As many as 7.5 million people in the United States live with psoriasis, a chronic, or long-term, condition causing itchy, scaly red patches to form on the skin. Even though Caucasians are diagnosed with psoriasis more often than people of other ethnicities, it’s still possible for members of minority groups to develop this condition. Recent studies suggest up to 1.9% of African Americans and 1.6% of Hispanics have some form of psoriasis.
But even though so many people live with this condition, the impact of psoriasis on minority populations can be especially difficult. Many factors play into why psoriasis may be worse for minorities, including difficulty of diagnosis, underutilized medical care, and the condition’s psychological consequences.
If your psoriasis is hard to live with, talking with your doctor can help you find support and create an effective treatment plan to help manage your symptoms.
Diagnostic Challenges
There are several different types of psoriasis. Each type causes different symptoms, ranging from scaly patches to small, pus-filled bumps. But each type of psoriasis causes a reddish discoloration of your skin in areas affected by the disease. And while these red areas are easily visible on white skin, they can be easy to miss if your skin is a different color.
For many minorities, especially those with darker skin, psoriasis can be hard to detect. Your doctor may have difficulty identifying red patches of skin, which may look purple in color, especially if your psoriasis doesn’t cause scaling or pustules. In some cases, psoriasis is mistakenly diagnosed as other conditions causing skin discoloration, like fungal infections and cutaneous lupus. If you doctor can’t make a diagnosis based on a physical examination, a skin biopsy can help distinguish psoriasis from other skin conditions.
Underutilized Healthcare
According to recent studies, minorities are about 40% less likely to seek out treatment for their psoriasis. Also, many minority patients see doctors only half as often as Caucasian patients. While the exact reasons for this difference aren’t known, minorities may underutilize healthcare resources due to a lack of private insurance coverage and access to physicians who specialize in skin conditions.
Psychological Consequences
Because of the nature of psoriasis, and how it affects skin appearance, living with this condition can cause profoundly negative psychological consequences. This is especially true if large areas of skin are affected. Unfortunately, psoriasis still carries a social stigma, and many people who don’t understand the condition fear contact with those living with it.
Some studies suggest Asian Americans often have psoriasis that covers a larger percentage of the body compared to whites. Additionally, psoriasis can cause lasting discoloration of the skin, even after a flare-up is over. This discoloration often leads to embarrassment and social isolation that make psychological issues worse.
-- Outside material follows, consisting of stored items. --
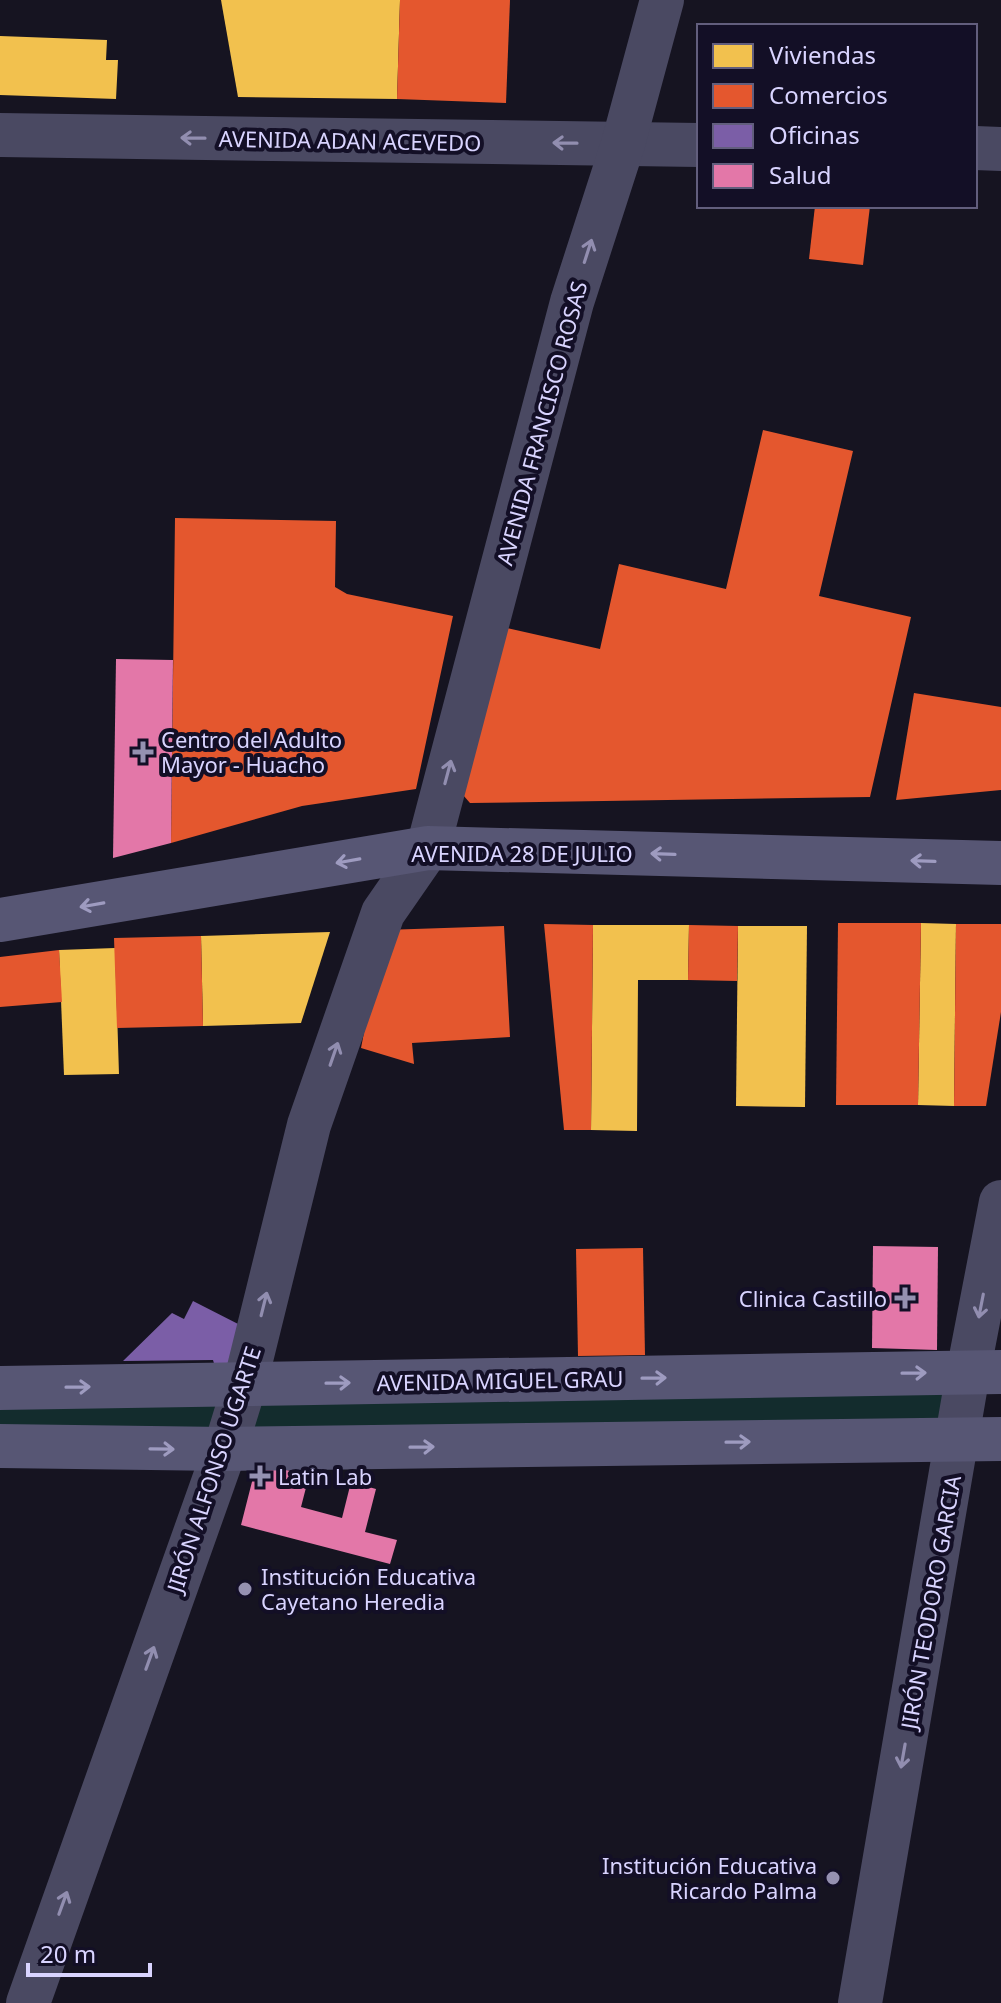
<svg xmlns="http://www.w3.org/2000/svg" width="1001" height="2003" font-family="'Noto Sans',sans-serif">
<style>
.green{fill:#132c2d}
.homes{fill:#f2c14e}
.shops{fill:#e4572e}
.offices{fill:#7b5ea7}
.health{fill:#e377a8}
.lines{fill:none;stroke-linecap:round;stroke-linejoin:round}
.street{stroke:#4a4962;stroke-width:44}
.secondary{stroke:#575674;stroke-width:44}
.oneway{stroke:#928eb0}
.oneway2{stroke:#9e9bc0}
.poi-dot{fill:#9591b1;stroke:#130f26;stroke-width:3}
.labels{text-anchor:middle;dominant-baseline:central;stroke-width:8;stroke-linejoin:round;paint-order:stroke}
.street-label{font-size:22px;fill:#d9d4ff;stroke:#130f26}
.poi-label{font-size:22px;fill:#d9d4ff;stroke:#130f26;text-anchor:start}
</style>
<rect width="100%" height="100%" fill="#161421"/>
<!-- green -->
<g class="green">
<polygon points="952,1385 946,1430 247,1443 264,1397"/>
<polygon points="221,1396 212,1438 0,1433 0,1402"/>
</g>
<!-- homes -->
<g class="homes">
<polygon points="221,0 400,0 397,99 238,97"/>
<polygon points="0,36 107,40 106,60 118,60 116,99 0,95"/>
<polygon points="921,923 956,924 954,1106 918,1105"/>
<polygon points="593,925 689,925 688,980 638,980 637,1131 591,1130"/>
<polygon points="738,926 807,926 805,1107 736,1106"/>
<polygon points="330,932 301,1023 203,1026 201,936"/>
<polygon points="115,948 119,1074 64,1075 59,950"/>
</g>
<!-- shops -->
<g class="shops">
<polygon points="400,0 510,0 506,103 397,99"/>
<polygon points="815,206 870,206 863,265 809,259"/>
<polygon points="763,430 853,451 819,596 911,617 870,797 470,803 463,795 502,627 600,649 619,564 726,589"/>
<polygon points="175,518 336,521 335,587 347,594 453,616 416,789 302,806 171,843"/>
<polygon points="914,693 1001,707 1001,790 896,800"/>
<polygon points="838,923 921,923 918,1105 836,1105"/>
<polygon points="544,924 593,925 591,1130 564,1130"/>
<polygon points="956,924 1001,924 1001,1012 986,1106 954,1106"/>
<polygon points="689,925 738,926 737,981 688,980"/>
<polygon points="504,926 510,1037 412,1043 414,1064 361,1048 384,930"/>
<polygon points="201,936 203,1026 117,1028 114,938"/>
<polygon points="59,950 62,1002 0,1007 0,957"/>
<polygon points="643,1248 645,1355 578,1356 576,1249"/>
</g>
<!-- offices -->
<polygon class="offices" points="193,1301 244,1327 239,1372 216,1370 213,1360 123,1361 172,1313 184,1319"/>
<!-- health -->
<g class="health">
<polygon points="116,659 173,660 171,843 113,858"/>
<polygon points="873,1246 938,1247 937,1350 872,1348"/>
<polygon points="257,1462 309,1476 301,1507 342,1518 351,1482 376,1489 365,1532 397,1540 390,1564 241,1525"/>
</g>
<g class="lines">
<!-- street -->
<g class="street">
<polyline points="0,135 699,145"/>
<polyline points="975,148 1001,149"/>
<polyline points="28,2003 225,1449 245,1384 309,1125 383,913 428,848 572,302 623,144 662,0"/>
<polyline points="860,2003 968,1373 1001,1202"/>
</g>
<!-- secondary -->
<g class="secondary">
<polyline points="0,920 428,848 1001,863"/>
<polyline points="0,1388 1001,1372"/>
<polyline points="0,1446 225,1449 1001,1439"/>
</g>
</g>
<!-- one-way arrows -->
<defs><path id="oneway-shaft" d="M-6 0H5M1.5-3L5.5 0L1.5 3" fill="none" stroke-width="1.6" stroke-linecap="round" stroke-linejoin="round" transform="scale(2)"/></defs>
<g class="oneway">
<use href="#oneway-shaft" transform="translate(193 138) rotate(-179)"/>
<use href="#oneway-shaft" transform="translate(565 143) rotate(-179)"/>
<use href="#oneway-shaft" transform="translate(588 251) rotate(-72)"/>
<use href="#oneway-shaft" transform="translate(448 772) rotate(-75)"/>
<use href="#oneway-shaft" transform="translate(334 1054) rotate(-71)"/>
<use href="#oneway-shaft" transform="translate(264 1304) rotate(-76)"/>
<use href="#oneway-shaft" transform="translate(981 1306) rotate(101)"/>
<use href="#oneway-shaft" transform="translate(150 1658) rotate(-70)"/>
<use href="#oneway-shaft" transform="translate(903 1756) rotate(100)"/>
<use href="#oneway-shaft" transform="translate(63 1903) rotate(-70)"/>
</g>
<g class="oneway2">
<use href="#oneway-shaft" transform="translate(663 854) rotate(-178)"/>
<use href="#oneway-shaft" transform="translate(348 861) rotate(170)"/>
<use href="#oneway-shaft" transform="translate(923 861) rotate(-178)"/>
<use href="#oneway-shaft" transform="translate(92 905) rotate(170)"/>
<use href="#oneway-shaft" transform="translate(914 1373) rotate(-1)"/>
<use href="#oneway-shaft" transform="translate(654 1378) rotate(-1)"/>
<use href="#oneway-shaft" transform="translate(338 1383) rotate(-1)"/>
<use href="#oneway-shaft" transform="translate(78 1387) rotate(-1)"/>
<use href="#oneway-shaft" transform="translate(738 1442) rotate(-1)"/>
<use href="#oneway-shaft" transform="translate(422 1447) rotate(-1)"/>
<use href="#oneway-shaft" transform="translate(162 1449) rotate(1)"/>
</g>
<!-- markers -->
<g class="poi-dot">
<path d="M139 740h8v8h8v8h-8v8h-8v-8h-8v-8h8z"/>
<path d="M901 1286h8v8h8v8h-8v8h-8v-8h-8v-8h8z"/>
<path d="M256 1464h8v8h8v8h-8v8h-8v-8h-8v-8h8z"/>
<circle cx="245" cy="1589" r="8"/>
<circle cx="833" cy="1878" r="8"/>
</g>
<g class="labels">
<!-- street labels -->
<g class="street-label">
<text transform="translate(350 140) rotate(1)">AVENIDA ADAN ACEVEDO</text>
<text transform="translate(541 423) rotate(-75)">AVENIDA FRANCISCO ROSAS</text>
<text x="522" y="853">AVENIDA 28 DE JULIO</text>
<text transform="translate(500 1380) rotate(-1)">AVENIDA MIGUEL GRAU</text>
<text transform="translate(213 1469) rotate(-72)">JIRÓN ALFONSO UGARTE</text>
<text transform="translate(930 1602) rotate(-80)">JIRÓN TEODORO GARCIA</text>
</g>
<!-- poi labels -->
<g class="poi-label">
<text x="161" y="739">Centro del Adulto<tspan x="161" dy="25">Mayor - Huacho</tspan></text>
<text x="887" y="1298" text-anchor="end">Clinica Castillo</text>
<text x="278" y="1476">Latin Lab</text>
<text x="261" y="1576">Institución Educativa<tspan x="261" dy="25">Cayetano Heredia</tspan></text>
<text x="817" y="1865" text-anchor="end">Institución Educativa<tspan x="817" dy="25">Ricardo Palma</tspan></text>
</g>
</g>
<!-- legend -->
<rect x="697" y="24" width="280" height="184" fill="#130f26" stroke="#625e7d" stroke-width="2"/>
<rect x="713" y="44" width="40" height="24" fill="#f2c14e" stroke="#625e7d" stroke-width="2"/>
<text x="769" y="64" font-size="24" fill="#d9d4ff">Viviendas</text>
<rect x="713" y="84" width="40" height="24" fill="#e4572e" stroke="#625e7d" stroke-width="2"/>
<text x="769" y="104" font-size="24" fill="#d9d4ff">Comercios</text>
<rect x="713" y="124" width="40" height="24" fill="#7b5ea7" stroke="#625e7d" stroke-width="2"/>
<text x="769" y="144" font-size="24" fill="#d9d4ff">Oficinas</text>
<rect x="713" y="164" width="40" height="24" fill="#e377a8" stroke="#625e7d" stroke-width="2"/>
<text x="769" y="184" font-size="24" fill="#d9d4ff">Salud</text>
<!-- scale -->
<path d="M28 1963v12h122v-12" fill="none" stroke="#d9d4ff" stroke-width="4"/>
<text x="40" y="1963" font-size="24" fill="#d9d4ff" stroke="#130f26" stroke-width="6" paint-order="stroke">20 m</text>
</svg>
If you have psoriasis, you may feel ashamed, self-conscious, angry, frustrated, and helpless in the face of your condition. These feelings are completely normal. But not addressing these feelings, especially if they start to interfere with your normal daily activities or social life, can increase the psychological impacts of living with psoriasis and make finding help harder.
Finding Support
It may be difficult to live with psoriasis, especially if you’re a minority, but you’re not alone. There are many other people living with this condition who know exactly what you’re going through. Talk to your doctor about community resources and support groups for people living with psoriasis, some of which may be geared toward minorities. Also, organizations like the National Psoriasis Foundation offer online support and a chance to connect with another person who has the condition.